• Qué hacer
Selecciona y copia cada línea de los ítems en la que aparezca la palabra "центра".

[Entradas de datos almacenadas]
__________

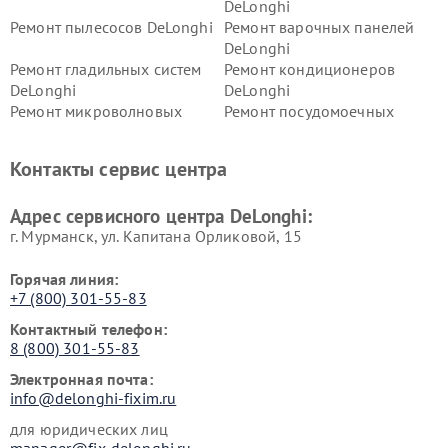
DeLonghi
Ремонт пылесосов DeLonghi
Ремонт варочных панелей
DeLonghi
Ремонт гладильных систем
Ремонт кондиционеров
DeLonghi
DeLonghi
Ремонт микроволновых
Ремонт посудомоечных
печей DeLonghi
машин DeLonghi
Ремонт стиральных машин
Ремонт холодильников
Контакты сервис центра
DeLonghi
DeLonghi
Адрес сервисного центра DeLonghi:
г. Мурманск, ул. Капитана Орликовой, 15
Горячая линия:
+7 (800) 301-55-83
Контактный телефон:
8 (800) 301-55-83
Электронная почта:
info@delonghi-fixim.ru
для юридических лиц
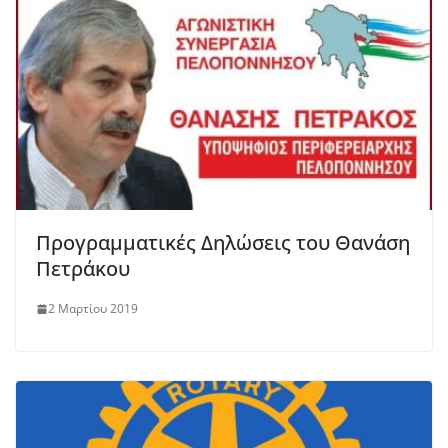
Προγραμματικές Δηλώσεις του Θανάση
Πετράκου
2 Μαρτίου 2019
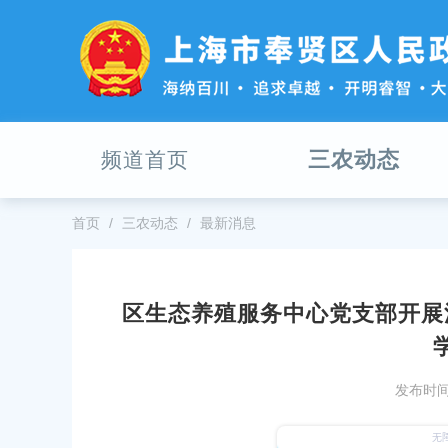
无
障
碍
操
作
说
明
三农动态
频道首页
跳
转
到
网
首页
三农动态
最新消息
站
导
航
区
区生态养殖服务中心党支部开展
跳
靠的韧性城市 ——深入贯彻落实中央城
区审计局开展“重温入党誓词 深学
转
述评之七
到
发布时间：2025-07-07
主
发布时间：
-25
要
区领导调研教育工作
内
组副书记、副主任授专题党课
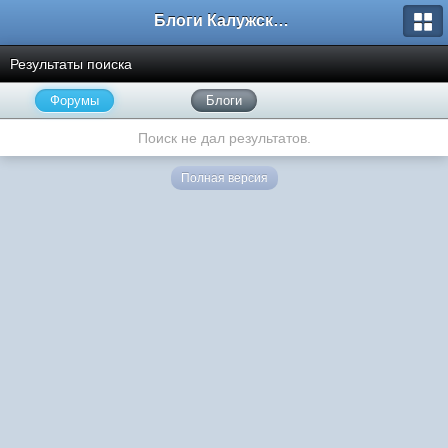
Блоги Калужского перекрестка
Результаты поиска
Форумы
Блоги
Поиск не дал результатов.
Полная версия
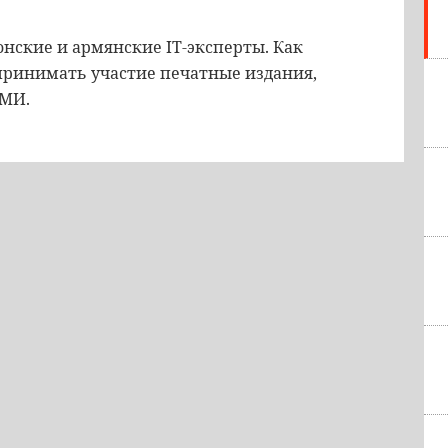
онские и армянские IT-эксперты. Как
принимать участие печатные издания,
СМИ.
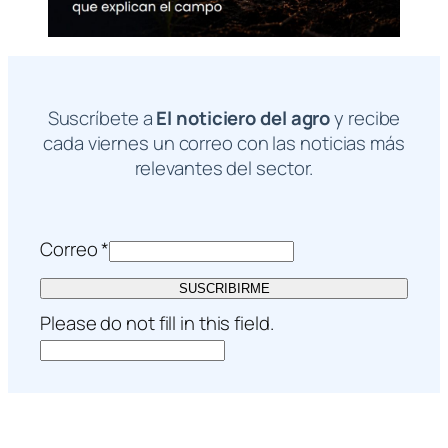
Suscríbete a
El noticiero del agro
y recibe
cada viernes un correo con las noticias más
relevantes del sector.
Correo
*
SUSCRIBIRME
Please do not fill in this field.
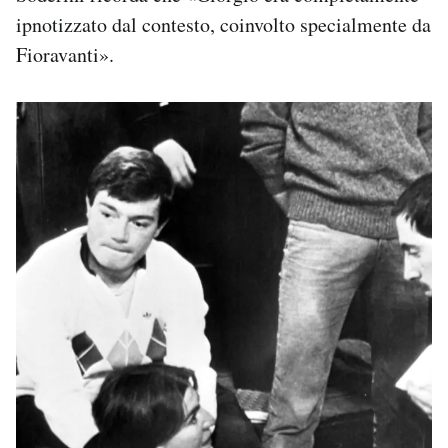
ipnotizzato dal contesto, coinvolto specialmente da
Fioravanti».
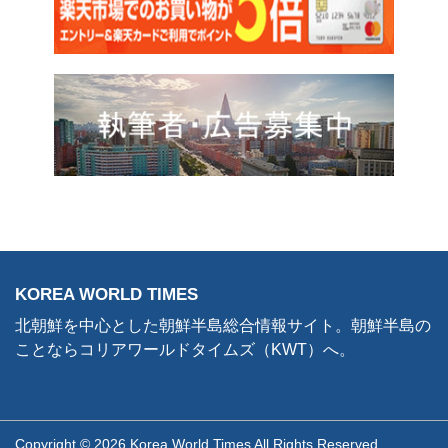
KOREA WORLD TIMES
北朝鮮を中心とした朝鮮半島総合情報サイト。朝鮮半島の
ことならコリアワールドタイムズ（KWT）へ。
Copyright © 2026 Korea World Times All Rights Reserved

__________

• Respuesta del ejercicio
Контакты сервис центра
Адрес сервисного центра DeLonghi:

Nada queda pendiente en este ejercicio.